Producer Peter Bryant's then wife Shirley Cooklin appears in the role of Kaftan, which was written specially for her.
Klieg mentions 'Whitehead logic' in the first episode - probably referring to Alfred North Whitehead, co-author of 'Principia Mathematica' and one of the fathers of mathematical and computer logic, and maybe a bit of a nod to the actor Reg Whitehead, who had played a Cyberman in all their stories to date.

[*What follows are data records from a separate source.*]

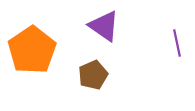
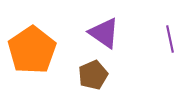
purple triangle: moved 7 px down
purple line: moved 7 px left, 4 px up
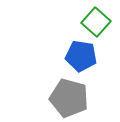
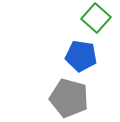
green square: moved 4 px up
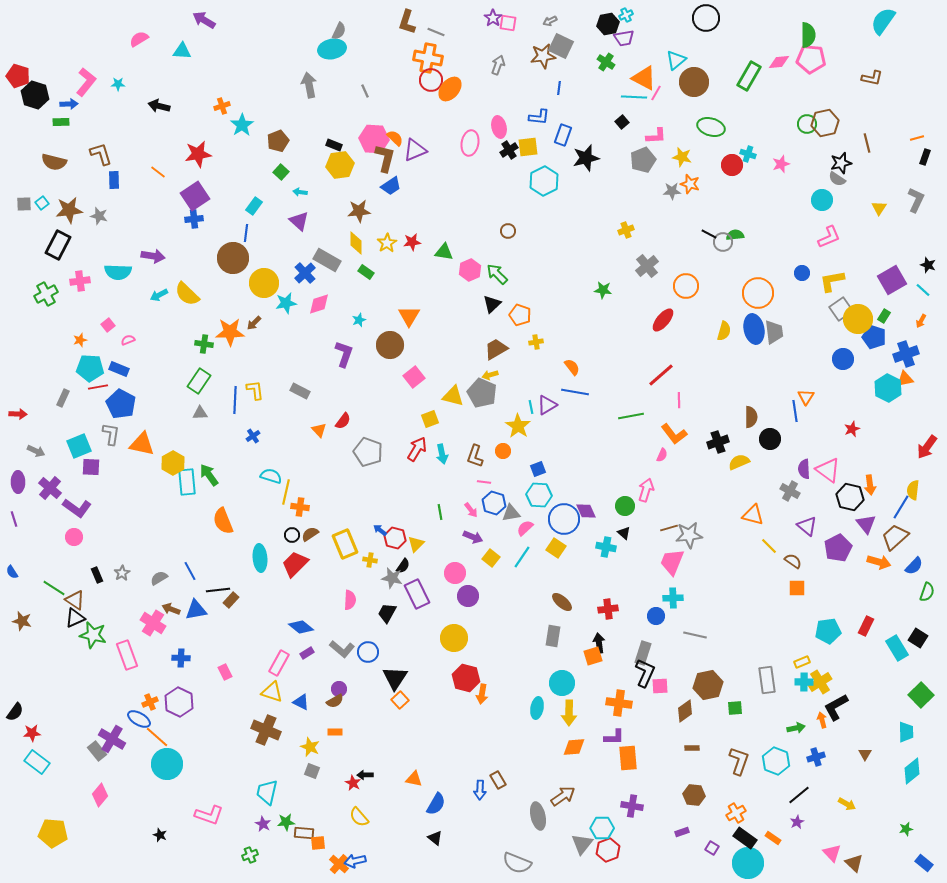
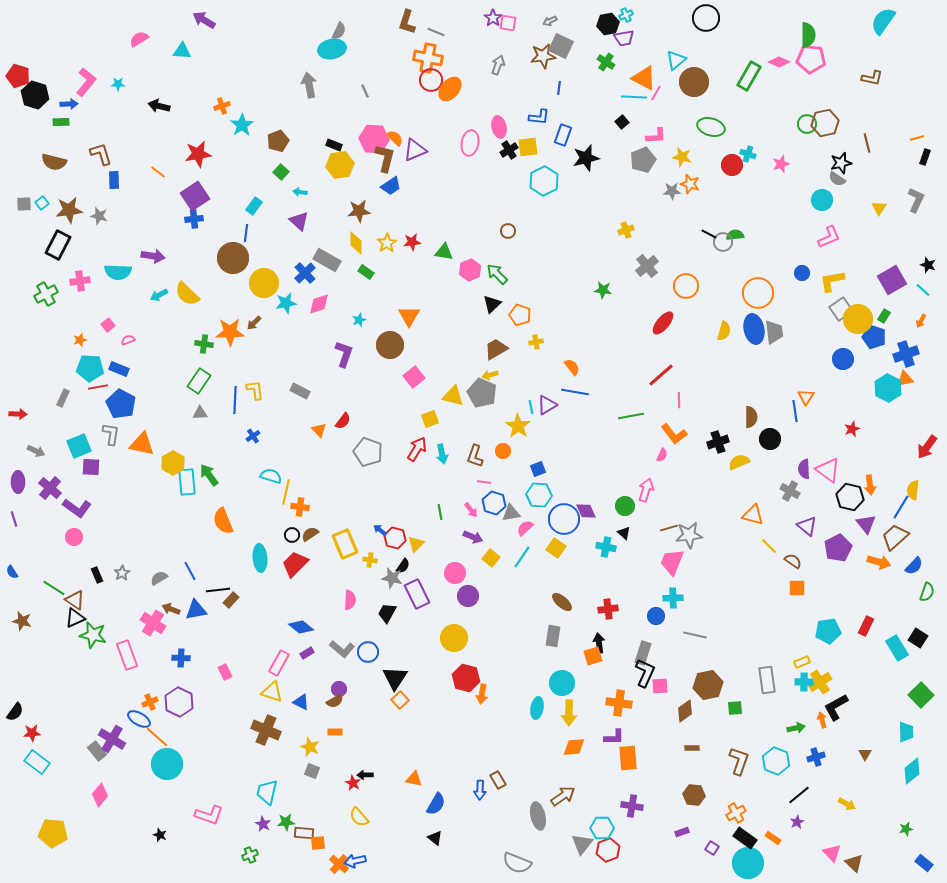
pink diamond at (779, 62): rotated 30 degrees clockwise
red ellipse at (663, 320): moved 3 px down
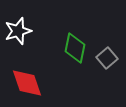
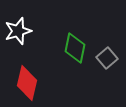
red diamond: rotated 32 degrees clockwise
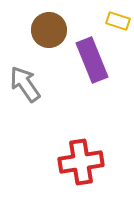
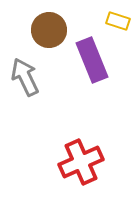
gray arrow: moved 7 px up; rotated 9 degrees clockwise
red cross: rotated 15 degrees counterclockwise
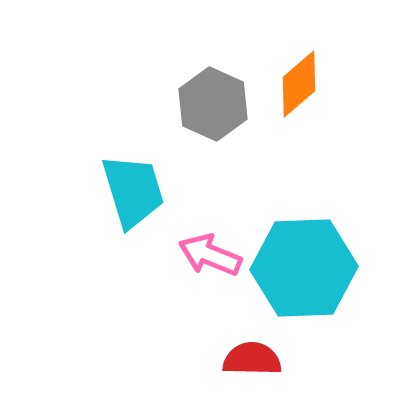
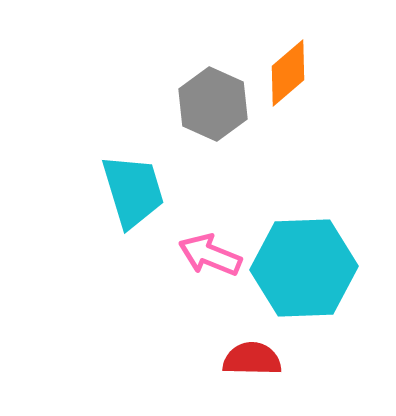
orange diamond: moved 11 px left, 11 px up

There is a wonderfully moving scene in which the Doctor comforts a frightened Victoria and tries to help her to come to terms with the death of her father by telling her that he can recall his own family, but only when he chooses to.
Toberman was described in the original scripts as wearing a hearing aid (tying in with the fact that he was virtually mute and perhaps with the story's theme of cybernisation), but this idea was dropped at the request of director Morris Barry.
Klieg was originally to have been played by Vladek Sheybal and the Cyber Controller by John Wills (who had appeared as a Cyberman in The Moonbase).
Orange squash was specially provided in the studio for the actors playing the Cybermen, who got very hot inside their heavy costumes.